Response: Thank you for the comments. We have taken out the picture and adjusted the text in order to send the reader looking for more information on the monitoring data to the referred paper. The aim was to present some of the development stages by including a short description of the monitoring system. Nevertheless, the measurements to validate the simulations are the objective of a subsequent paper, considering that the second monitoring phase is underway.

Comment 3: Several quantities are unsufficiently defined or motivated. This includes L^{2D} (thermal coupling between what components/media?), R' (how does it differ from R and R_{tot}?), and f_{Rsi} (why is this an important quantity?). Please define the quantities in a way that readars who are not every-day users of your software and the underlying standards can understand them.

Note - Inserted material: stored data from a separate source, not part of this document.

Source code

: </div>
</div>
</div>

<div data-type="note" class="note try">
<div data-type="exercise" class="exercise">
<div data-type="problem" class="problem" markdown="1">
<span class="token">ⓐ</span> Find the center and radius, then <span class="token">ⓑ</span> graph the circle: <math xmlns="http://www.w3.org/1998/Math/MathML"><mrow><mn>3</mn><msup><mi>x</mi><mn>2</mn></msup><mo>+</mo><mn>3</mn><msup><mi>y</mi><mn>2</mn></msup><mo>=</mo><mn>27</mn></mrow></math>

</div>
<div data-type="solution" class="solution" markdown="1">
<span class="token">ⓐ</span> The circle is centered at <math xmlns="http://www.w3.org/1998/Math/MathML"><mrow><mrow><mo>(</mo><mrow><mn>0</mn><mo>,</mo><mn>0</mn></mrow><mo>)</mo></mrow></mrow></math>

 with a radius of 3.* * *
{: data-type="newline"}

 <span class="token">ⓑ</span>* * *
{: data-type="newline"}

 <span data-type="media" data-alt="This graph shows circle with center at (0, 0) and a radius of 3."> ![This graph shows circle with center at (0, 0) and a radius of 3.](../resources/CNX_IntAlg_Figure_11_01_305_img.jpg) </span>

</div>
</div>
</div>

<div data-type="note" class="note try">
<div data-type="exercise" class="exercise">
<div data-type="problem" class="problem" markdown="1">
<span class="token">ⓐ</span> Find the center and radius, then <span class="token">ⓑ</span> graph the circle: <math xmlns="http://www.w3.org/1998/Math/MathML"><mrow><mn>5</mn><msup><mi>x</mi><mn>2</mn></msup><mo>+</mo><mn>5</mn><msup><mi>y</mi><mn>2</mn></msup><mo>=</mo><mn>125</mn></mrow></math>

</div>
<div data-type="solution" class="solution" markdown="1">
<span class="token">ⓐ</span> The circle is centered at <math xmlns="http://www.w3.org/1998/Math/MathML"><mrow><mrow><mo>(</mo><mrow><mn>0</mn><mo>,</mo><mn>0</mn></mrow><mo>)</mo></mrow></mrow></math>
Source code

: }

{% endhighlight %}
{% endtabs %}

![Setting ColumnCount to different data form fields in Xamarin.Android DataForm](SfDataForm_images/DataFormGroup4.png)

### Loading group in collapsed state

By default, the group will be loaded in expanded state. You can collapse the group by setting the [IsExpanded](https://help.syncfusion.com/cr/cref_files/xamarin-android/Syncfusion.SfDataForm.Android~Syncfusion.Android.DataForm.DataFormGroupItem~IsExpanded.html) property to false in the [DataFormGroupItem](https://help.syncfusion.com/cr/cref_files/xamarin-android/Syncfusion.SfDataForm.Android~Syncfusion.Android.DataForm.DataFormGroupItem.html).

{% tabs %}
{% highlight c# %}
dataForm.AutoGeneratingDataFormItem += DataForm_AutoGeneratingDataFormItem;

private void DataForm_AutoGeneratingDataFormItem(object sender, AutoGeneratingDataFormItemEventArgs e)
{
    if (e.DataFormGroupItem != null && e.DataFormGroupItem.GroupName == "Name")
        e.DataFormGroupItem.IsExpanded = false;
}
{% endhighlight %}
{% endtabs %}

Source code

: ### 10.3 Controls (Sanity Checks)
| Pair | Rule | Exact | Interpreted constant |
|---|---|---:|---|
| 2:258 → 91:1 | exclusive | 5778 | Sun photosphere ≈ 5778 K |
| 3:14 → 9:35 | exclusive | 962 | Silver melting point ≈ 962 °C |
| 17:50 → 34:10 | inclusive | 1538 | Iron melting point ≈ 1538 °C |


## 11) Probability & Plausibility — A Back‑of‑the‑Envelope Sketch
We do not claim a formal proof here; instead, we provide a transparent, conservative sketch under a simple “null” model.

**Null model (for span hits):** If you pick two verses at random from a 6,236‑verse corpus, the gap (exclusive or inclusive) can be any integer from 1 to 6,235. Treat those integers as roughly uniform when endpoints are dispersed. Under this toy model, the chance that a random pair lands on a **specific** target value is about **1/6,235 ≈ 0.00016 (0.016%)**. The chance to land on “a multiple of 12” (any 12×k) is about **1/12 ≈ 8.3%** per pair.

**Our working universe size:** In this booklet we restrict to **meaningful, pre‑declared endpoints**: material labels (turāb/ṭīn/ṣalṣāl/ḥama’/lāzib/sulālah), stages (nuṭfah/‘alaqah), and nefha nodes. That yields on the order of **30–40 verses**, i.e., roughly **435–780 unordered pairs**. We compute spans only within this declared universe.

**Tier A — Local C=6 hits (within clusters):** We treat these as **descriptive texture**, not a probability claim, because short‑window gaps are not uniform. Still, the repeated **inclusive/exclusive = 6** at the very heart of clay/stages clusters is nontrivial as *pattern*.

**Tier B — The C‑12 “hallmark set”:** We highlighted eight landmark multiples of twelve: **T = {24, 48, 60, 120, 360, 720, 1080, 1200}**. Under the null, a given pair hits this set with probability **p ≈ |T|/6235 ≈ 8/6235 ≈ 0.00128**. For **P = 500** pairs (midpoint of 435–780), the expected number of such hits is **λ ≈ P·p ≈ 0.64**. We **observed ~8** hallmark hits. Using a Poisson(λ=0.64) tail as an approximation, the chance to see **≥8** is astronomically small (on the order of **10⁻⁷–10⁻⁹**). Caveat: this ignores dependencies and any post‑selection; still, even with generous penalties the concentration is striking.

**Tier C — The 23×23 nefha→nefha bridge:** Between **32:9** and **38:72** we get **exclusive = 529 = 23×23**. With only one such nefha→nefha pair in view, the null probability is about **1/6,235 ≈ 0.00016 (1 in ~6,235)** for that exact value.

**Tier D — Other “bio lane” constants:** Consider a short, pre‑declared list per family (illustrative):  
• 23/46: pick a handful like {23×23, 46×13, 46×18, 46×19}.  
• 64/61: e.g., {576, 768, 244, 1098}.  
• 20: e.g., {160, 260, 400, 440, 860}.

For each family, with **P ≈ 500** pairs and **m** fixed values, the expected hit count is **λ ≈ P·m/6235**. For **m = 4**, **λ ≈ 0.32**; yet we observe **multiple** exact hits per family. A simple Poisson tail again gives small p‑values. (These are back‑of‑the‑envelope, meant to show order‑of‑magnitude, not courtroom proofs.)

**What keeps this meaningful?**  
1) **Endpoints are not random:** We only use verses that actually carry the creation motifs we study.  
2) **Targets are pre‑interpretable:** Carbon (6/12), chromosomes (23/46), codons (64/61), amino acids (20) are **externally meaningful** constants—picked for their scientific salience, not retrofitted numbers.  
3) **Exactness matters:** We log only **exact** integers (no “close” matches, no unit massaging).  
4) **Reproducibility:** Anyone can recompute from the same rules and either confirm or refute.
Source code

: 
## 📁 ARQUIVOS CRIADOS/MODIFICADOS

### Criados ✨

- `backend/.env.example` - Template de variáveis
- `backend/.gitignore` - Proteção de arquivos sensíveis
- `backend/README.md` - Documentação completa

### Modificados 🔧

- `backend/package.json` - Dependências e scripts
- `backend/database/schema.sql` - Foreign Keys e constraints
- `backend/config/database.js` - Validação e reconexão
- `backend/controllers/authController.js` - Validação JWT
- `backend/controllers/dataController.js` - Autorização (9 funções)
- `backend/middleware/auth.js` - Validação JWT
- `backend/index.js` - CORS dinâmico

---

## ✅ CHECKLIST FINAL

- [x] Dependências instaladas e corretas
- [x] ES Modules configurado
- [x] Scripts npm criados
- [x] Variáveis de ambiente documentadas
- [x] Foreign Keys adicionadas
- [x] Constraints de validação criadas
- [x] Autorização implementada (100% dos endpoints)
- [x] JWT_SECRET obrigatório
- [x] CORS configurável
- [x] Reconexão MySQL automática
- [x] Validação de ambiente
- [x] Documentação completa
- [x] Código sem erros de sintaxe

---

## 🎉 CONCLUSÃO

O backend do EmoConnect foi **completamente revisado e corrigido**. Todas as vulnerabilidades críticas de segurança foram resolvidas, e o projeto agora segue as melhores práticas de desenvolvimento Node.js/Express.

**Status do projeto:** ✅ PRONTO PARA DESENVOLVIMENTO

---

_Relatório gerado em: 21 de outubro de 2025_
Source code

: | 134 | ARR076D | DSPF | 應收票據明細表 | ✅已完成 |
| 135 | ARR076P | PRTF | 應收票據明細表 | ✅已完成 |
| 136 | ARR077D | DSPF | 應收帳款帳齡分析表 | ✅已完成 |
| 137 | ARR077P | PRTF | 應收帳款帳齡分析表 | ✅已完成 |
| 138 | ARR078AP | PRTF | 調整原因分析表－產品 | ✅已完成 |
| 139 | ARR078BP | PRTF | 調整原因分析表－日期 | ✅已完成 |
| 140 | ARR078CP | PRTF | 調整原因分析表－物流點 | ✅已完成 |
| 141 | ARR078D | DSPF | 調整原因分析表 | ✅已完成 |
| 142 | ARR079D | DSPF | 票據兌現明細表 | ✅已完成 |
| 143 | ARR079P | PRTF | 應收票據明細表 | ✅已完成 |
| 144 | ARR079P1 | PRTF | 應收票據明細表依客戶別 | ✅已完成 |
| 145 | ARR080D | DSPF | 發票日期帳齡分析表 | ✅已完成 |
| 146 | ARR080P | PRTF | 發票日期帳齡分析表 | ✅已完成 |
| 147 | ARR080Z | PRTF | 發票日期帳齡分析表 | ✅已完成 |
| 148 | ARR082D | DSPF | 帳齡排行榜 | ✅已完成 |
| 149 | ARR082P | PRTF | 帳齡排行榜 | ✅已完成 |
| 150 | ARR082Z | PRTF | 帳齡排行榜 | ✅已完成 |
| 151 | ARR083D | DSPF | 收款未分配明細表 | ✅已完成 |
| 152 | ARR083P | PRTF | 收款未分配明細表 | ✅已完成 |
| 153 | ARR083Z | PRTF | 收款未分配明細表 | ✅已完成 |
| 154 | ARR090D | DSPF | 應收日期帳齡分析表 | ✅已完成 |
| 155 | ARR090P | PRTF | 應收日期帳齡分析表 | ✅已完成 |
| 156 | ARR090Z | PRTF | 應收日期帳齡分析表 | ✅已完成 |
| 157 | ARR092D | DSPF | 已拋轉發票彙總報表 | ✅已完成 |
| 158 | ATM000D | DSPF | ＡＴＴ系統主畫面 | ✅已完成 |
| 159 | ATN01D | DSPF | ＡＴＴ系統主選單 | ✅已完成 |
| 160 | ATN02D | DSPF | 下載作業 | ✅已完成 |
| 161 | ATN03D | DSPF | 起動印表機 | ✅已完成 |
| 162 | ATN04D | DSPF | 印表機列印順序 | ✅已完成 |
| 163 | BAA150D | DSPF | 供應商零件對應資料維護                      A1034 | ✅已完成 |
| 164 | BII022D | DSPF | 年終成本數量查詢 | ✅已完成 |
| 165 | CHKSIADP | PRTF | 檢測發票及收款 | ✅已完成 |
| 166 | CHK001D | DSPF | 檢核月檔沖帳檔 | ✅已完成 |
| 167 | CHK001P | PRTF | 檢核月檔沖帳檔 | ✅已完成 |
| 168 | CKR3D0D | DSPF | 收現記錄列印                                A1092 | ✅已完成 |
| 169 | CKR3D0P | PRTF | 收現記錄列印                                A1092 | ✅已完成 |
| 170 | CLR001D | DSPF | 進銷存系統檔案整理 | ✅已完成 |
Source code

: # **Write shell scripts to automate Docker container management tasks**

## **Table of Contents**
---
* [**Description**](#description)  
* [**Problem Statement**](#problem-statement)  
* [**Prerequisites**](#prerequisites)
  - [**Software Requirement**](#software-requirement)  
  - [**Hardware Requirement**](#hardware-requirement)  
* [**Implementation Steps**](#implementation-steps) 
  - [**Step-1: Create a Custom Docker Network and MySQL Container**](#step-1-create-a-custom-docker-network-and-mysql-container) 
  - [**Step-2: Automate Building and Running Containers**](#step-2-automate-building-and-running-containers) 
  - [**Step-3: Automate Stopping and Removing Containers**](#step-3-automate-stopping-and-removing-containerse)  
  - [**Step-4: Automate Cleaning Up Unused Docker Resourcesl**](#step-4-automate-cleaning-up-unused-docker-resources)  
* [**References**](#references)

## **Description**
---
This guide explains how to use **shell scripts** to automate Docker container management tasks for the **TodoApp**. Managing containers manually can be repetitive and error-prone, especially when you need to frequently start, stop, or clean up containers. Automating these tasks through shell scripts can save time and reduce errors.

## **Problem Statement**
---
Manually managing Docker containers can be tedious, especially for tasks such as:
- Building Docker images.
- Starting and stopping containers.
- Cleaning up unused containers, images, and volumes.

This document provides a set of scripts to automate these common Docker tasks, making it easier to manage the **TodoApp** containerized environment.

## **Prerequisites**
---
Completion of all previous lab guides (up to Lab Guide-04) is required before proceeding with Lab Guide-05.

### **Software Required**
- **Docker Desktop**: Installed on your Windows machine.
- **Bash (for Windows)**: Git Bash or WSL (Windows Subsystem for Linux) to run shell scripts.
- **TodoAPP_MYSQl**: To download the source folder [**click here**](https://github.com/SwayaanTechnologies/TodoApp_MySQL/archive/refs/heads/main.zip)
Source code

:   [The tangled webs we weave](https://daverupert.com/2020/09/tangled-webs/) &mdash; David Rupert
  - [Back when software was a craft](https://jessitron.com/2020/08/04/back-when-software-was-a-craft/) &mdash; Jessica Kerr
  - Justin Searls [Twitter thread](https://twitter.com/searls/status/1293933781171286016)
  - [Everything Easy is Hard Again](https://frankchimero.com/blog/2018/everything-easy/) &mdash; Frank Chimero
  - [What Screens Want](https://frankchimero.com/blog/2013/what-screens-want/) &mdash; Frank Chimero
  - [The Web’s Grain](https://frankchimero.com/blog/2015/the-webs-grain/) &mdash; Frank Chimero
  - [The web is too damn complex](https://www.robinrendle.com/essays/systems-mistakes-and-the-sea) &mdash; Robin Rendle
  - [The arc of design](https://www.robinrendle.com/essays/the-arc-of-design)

Response: Thank you for the comment. We have added more information and rearranged the text so that the reader is able to understand their significance and the difference between them.

Comment 4: In line 307 a reference number is missing.

Response: Thank you for the comment. We have added the reference at the indicated line.

Comment 5: In figure 19 values on the x axis and units are missing.

Response: Thank you for the comment. We have readjusted the representation according to your comment. For the x-axis, we refer to the three sets of R’ values. Thus, the corresponding value and its unit measure is found on y-axis.

Round 2

Reviewer 2 Report

The paper has been revised, nevertheless in my humble opinion, the main problem of this paper is represented by the scientific soundness. Indeed, the introduction section is weak, as it just describes the very well-known framework about energy consumption in Europe and the respective regulatory context. Speaking specifically about the contents, the paper looks like a detailed technical report of a case study. In this reviewer's opinion, authors should highlight the novelty of the results and how these contribute to the scientific literature by bringing additional knowledge. Otherwise, this article would represent a mere application of well established methodologies to a case study.